Our approach is a 5 step readiness program to bring organisation’s up to speed with the regulatory requirements of GDPR
Step 1 : Provide GDPR awareness session
- To set the context of this regulation
- To provide insights on the nitty-gritty of the regulation that are specific to the organisation’s service / product.
Step 2 : Conduct a Data Inventory Audit
- To identify the lifecycle of personally identifiable data within the organisation
Step 3: Conduct a GDPR Assessment
- Conduct walkthroughs, stakeholder interviews and review existing set up to identify GDPR touch points.

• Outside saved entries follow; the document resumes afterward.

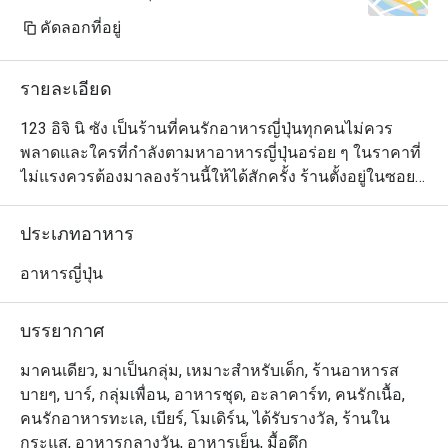
คัดลอกที่อยู่
รายละเอียด
123 อิจิ นิ ซัง เป็นร้านที่คนรักอาหารญี่ปุ่นทุกคนไม่ควร
พลาดและใครที่กำลังตามหาอาหารญี่ปุ่นอร่อย ๆ ในราคาที่
ไม่แรงควรต้องมาลองร้านนี้ให้ได้สักครั้ง ร้านตั้งอยู่ในซอย
สาทร 1 ใกล้กับโรงแรมไอบิส และมีเมนูให้เลือกหลากหลาย
ครบครันสมคำร่ำลือที่ว่ามีมากกว่า ""ซูชิที่เป็นซิกเนเจอร์"" 
ประเภทอาหาร
โดยเมนูที่แนะนำมีตั้งแต่ยากิโทริเสียบไม้ย่าง ซูชิสดใหม่
หน้าตาสวยงาม ไปจนถึงราเมงเสิร์ฟร้อนชามโตและสเต็ก
อาหารญี่ปุ่น
ต่าง ๆ
บรรยากาศ
มาคนเดียว, มาเป็นกลุ่ม, เหมาะสำหรับเด็ก, ร้านอาหารส
บายๆ, บาร์, กลุ่มเพื่อน, อาหารชุด, อะลาคาร์ท, คนรักเนื้อ,
คนรักอาหารทะเล, เบียร์, โมเดิร์น, ได้รับรางวัล, ร้านใน
กระแส, อาหารกลางวัน, อาหารเย็น, มื้อดึก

Step 4 : Provide GDPR Implementation Assistance
- Provide assistance with designing data protection policy, consent policy, subject access request policy, privacy notice and related procedures and forms.
- Provide assistance with setting up Data Protection Office, Data breach incident management desk and Consent management desk along with related workflows.
Step 5 : Conduct Data Protection Impact Assessment
- Conduct a post implementation audit to assess the level of implementation and the organisation’s readiness to respond to privacy related queries.